Retype each line of the entries below character for character, omitting the pictures.

Begin DATA FOR THE TASK

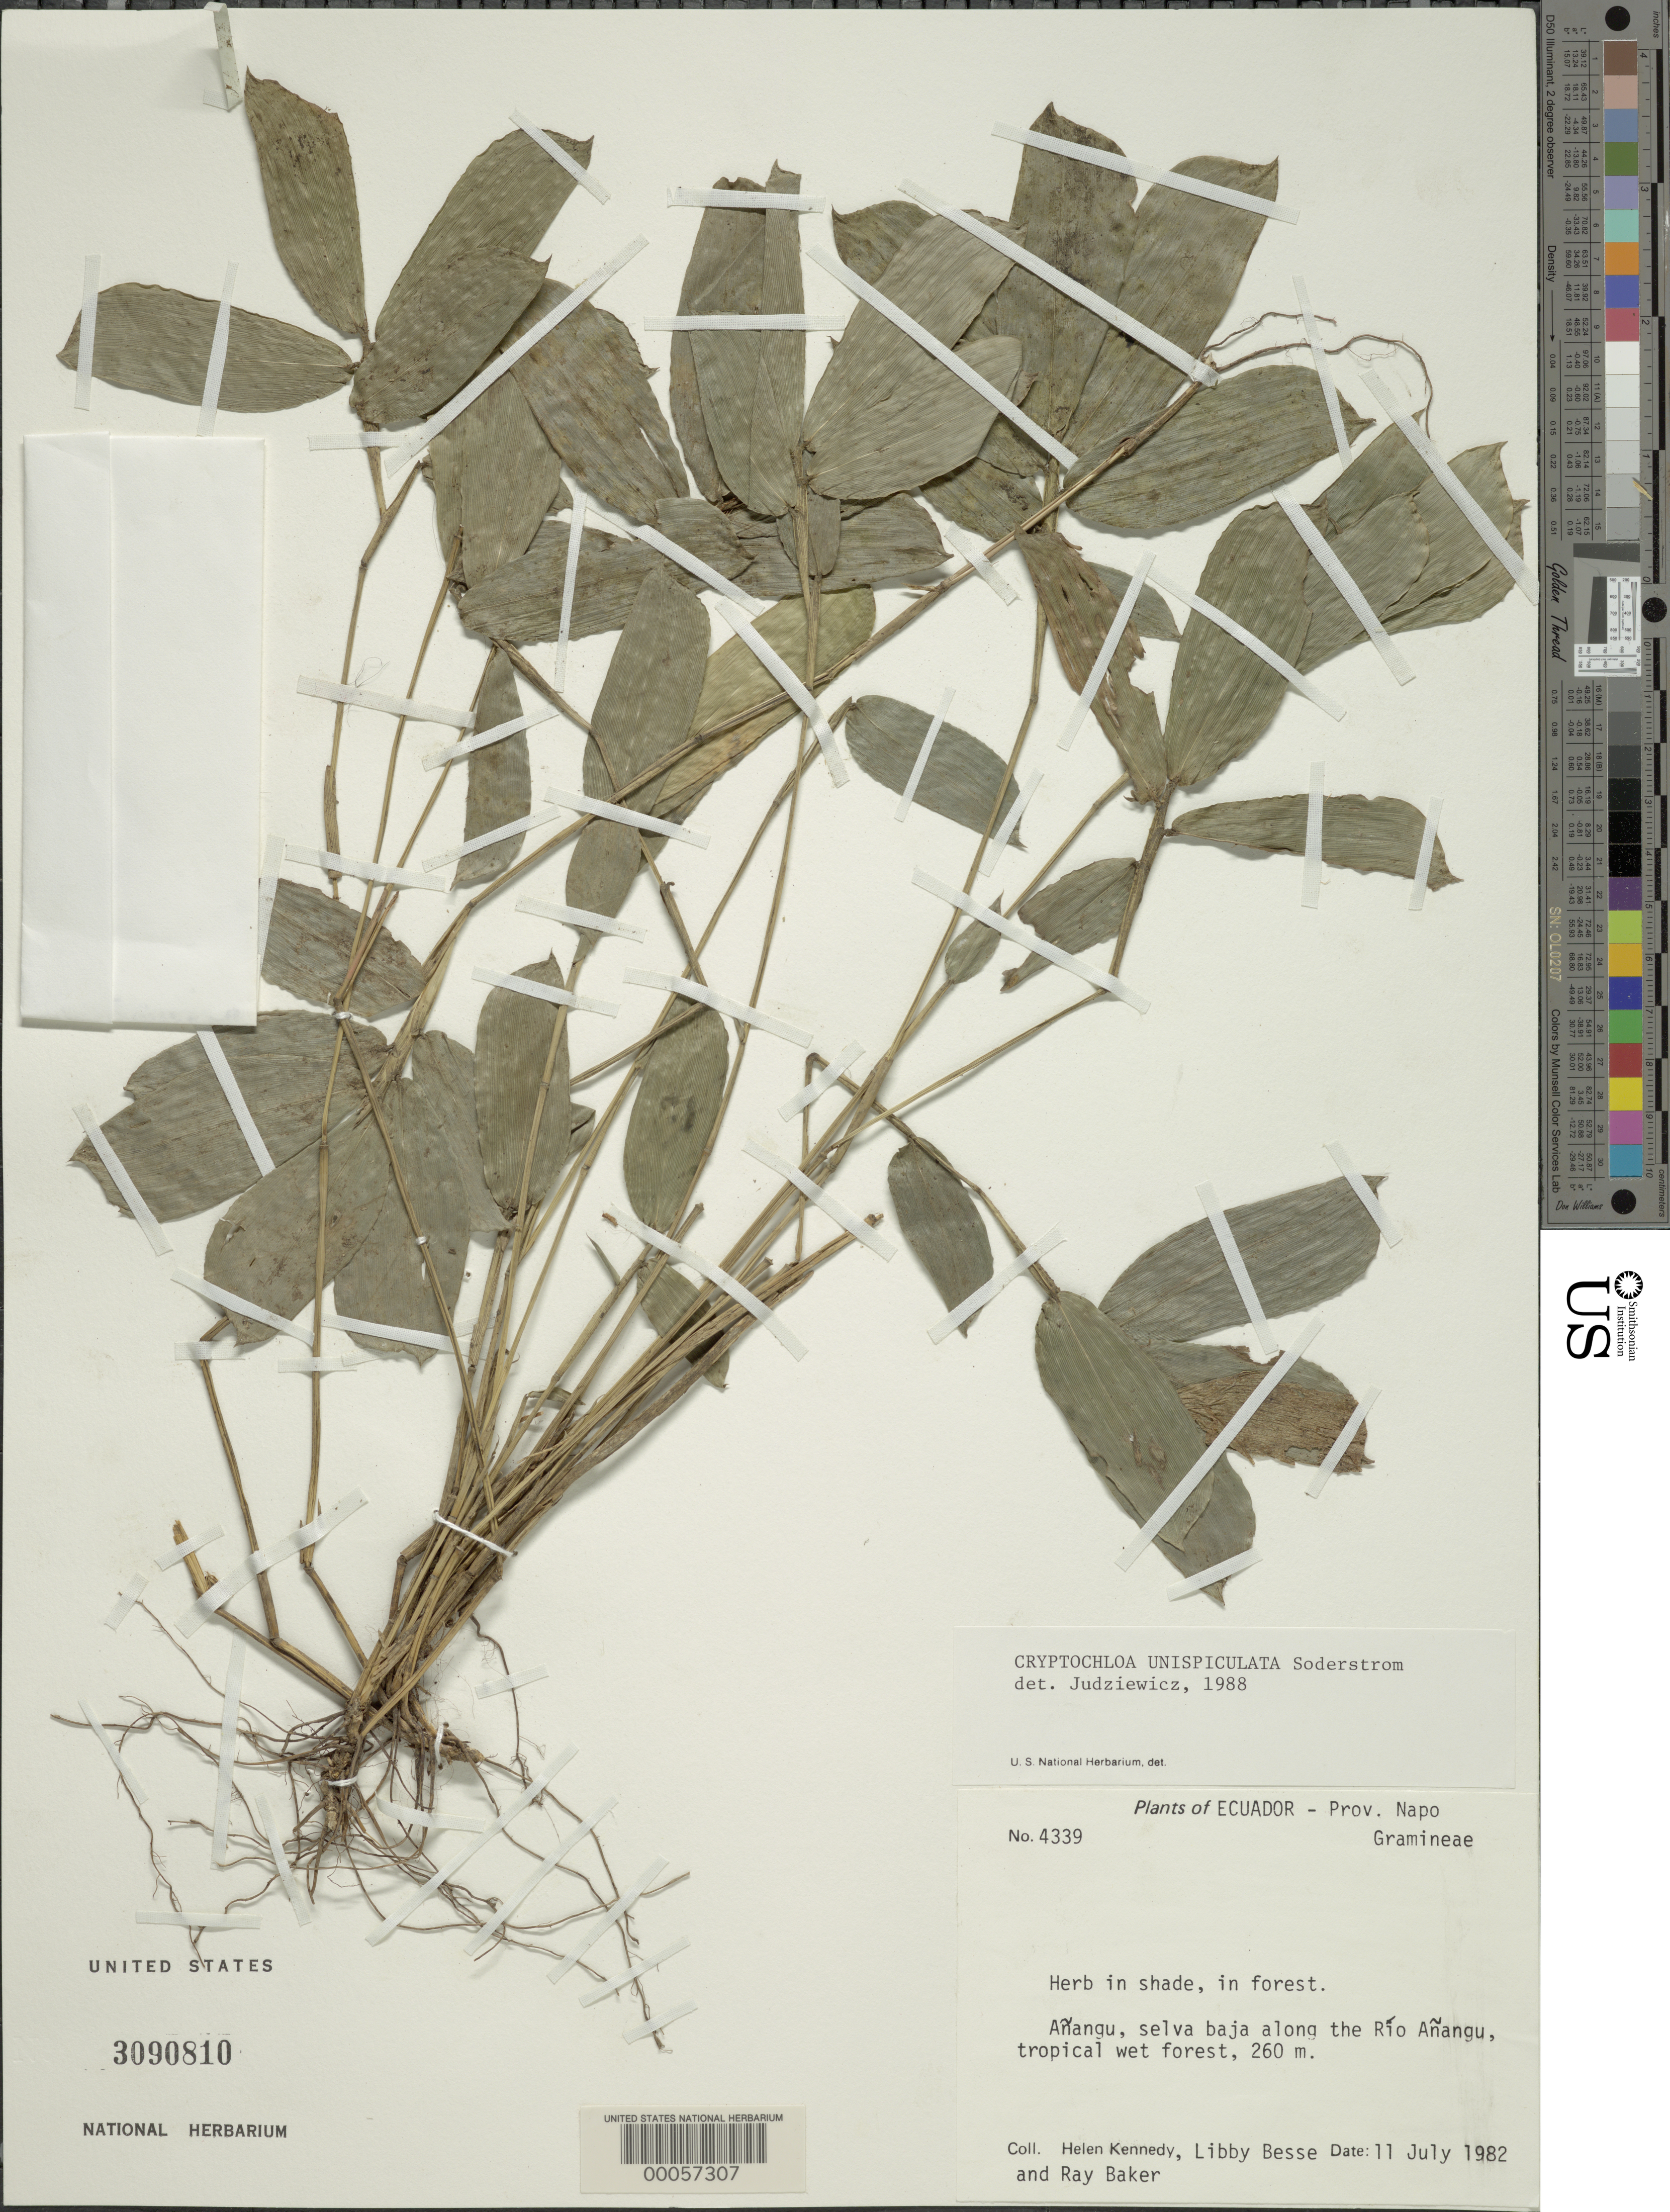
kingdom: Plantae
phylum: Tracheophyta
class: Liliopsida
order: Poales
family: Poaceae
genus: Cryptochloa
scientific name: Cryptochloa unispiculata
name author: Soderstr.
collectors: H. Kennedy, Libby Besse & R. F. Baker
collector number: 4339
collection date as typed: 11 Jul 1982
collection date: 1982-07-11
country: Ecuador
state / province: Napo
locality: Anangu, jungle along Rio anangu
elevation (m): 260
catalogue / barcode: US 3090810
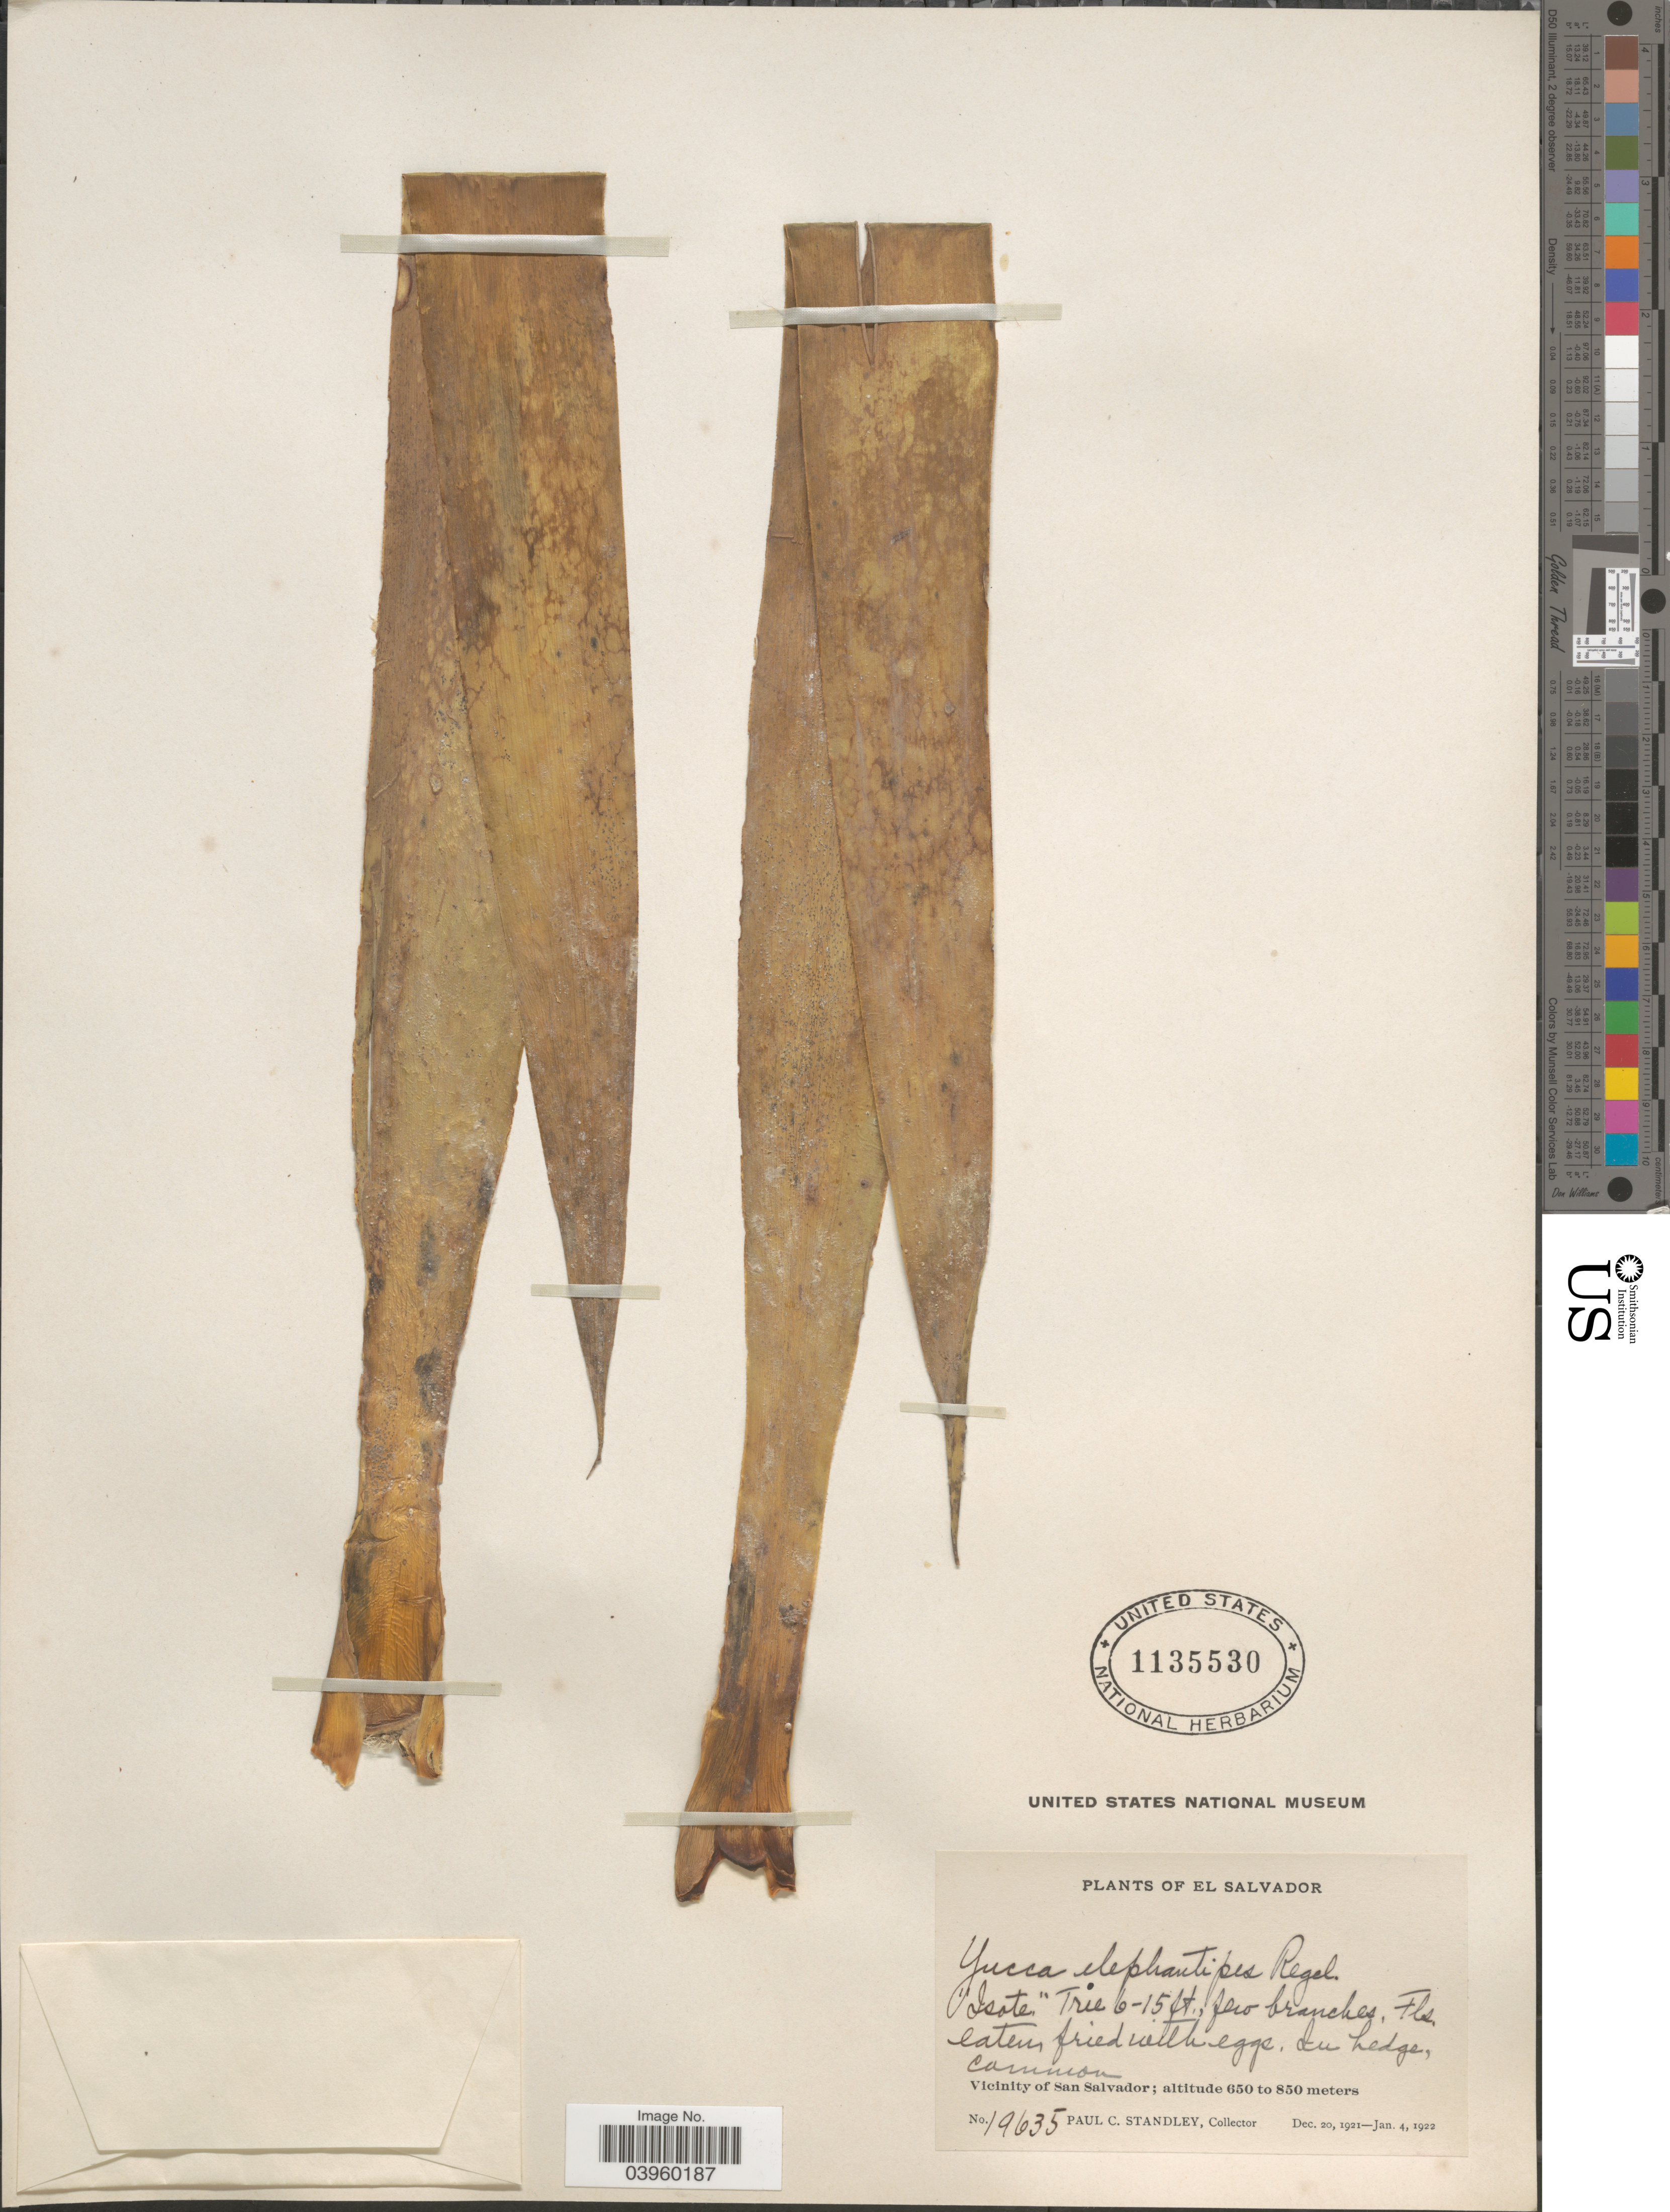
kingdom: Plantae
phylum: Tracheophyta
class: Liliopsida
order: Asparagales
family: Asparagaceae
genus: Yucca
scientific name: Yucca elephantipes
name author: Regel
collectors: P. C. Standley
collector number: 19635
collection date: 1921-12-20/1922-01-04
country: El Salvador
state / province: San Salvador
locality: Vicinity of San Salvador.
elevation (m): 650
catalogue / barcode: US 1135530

End DATA FOR THE TASK

• TASK ANSWER:
kingdom: Plantae
phylum: Tracheophyta
class: Liliopsida
order: Poales
family: Poaceae
genus: Cryptochloa
scientific name: Cryptochloa unispiculata
name author: Soderstr.
collectors: H. Kennedy, Libby Besse & R. F. Baker
collector number: 4339
collection date as typed: 11 Jul 1982
collection date: 1982-07-11
country: Ecuador
state / province: Napo
locality: Anangu, jungle along Rio anangu
elevation (m): 260
catalogue / barcode: US 3090810
kingdom: Plantae
phylum: Tracheophyta
class: Liliopsida
order: Asparagales
family: Asparagaceae
genus: Yucca
scientific name: Yucca elephantipes
name author: Regel
collectors: P. C. Standley
collector number: 19635
collection date: 1921-12-20/1922-01-04
country: El Salvador
state / province: San Salvador
locality: Vicinity of San Salvador.
elevation (m): 650
catalogue / barcode: US 1135530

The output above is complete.